La relación entre la juventud y la política no es unívoca porque los jóvenes no representan un grupo homogéneo y la política, en tanto relaciones de poder, persigue en general intereses particulares y diversos. En este sentido, este artículo no pretende hablar de los jóvenes bolivianos en general ante la asamblea constituyente, sino de aquellos que la documentación permite decir algo.

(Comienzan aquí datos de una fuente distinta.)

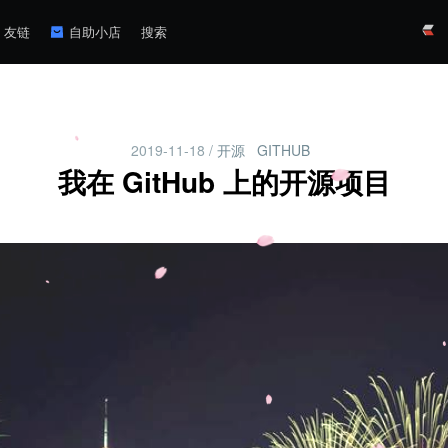
友链
自助小店
搜索
2019-11-18
/
开源
GITHUB
我在 GitHub 上的开源项目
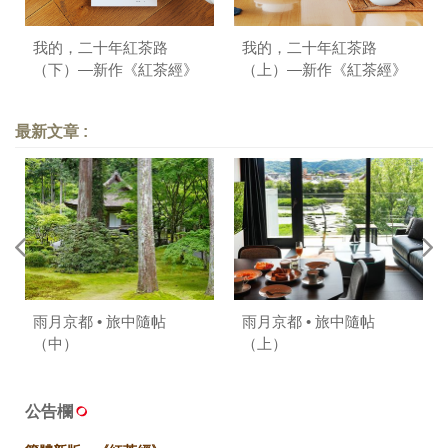
我的，二十年紅茶路
我的，二十年紅茶路
（下）—新作《紅茶經》
（上）—新作《紅茶經》
自序
自序
最新文章 :
雨月京都 • 旅中隨帖
雨月京都 • 旅中隨帖
（中）
（上）
公告欄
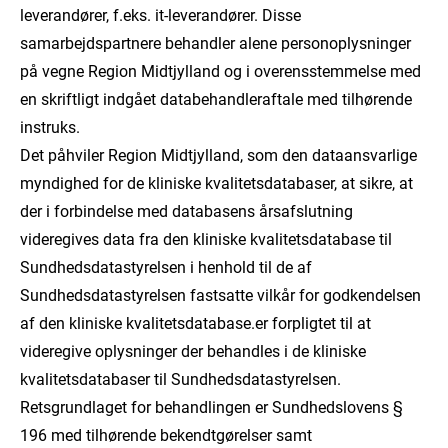
leverandører, f.eks. it-leverandører. Disse
samarbejdspartnere behandler alene personoplysninger
på vegne Region Midtjylland og i overensstemmelse med
en skriftligt indgået databehandleraftale med tilhørende
instruks.
Det påhviler Region Midtjylland, som den dataansvarlige
myndighed for de kliniske kvalitetsdatabaser, at sikre, at
der i forbindelse med databasens årsafslutning
videregives data fra den kliniske kvalitetsdatabase til
Sundhedsdatastyrelsen i henhold til de af
Sundhedsdatastyrelsen fastsatte vilkår for godkendelsen
af den kliniske kvalitetsdatabase.er forpligtet til at
videregive oplysninger der behandles i de kliniske
kvalitetsdatabaser til Sundhedsdatastyrelsen.
Retsgrundlaget for behandlingen er Sundhedslovens §
196 med tilhørende bekendtgørelser samt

Los jóvenes y la Asamblea Constituyente

Algunos estudios del Pieb (Programa de Investigación Estratégica en Bolivia) han destacado actitudes y posicionamientos diversos de los jóvenes ante lo político o la acción política, principalmente referida a la participación y, a través de ella, la construcción de la identidad juvenil en la ciudad de El Alto y algunas regiones rurales. Otras encuestas (2003….) reportan que los jóvenes tienen reticencias de participar o formar parte de las organizaciones políticas como los partidos políticos u otras organizaciones sociales o religiosas. En fin, los seis grupos de jóvenes con los que se trabajó en la investigación de este año y el conocimiento sobre su funcionamiento, permite sostener que ellos están organizados y conformados en redes físicas y sobre todo virtuales.

La asamblea constituyente, por su parte, representa uno de los eventos políticos más significativos de los últimos años en Bolivia. Desde principios de los años 90, la demanda de la asamblea constituyente fue una reivindicación de los pueblos indígenas, especialmente, de las tierras del oriente boliviano, mas, no fue lo propio de sus homólogos del occidente. Aunque, desde el inicio de la crisis del modelo estatal neoliberal, manifestada en los años 2000-2003, esta reivindicación se amplió al sector popular del occidente, concretándose también como una demanda de los pueblos indígenas quechuas y aymaras. De tal manera que la asamblea constituyente vino progresivamente a corresponder al programa del campo nacional-popular (Tapia, 2005). Esto se ilustra, por ejemplo, con el acuerdo “Pacto de Unidad”1, que nace como fruto de la articulación de diversas organizaciones sociales populares, principalmente rurales e indígenas, el año 2004, y que a partir 2005 pide acelerar la asamblea constituyente.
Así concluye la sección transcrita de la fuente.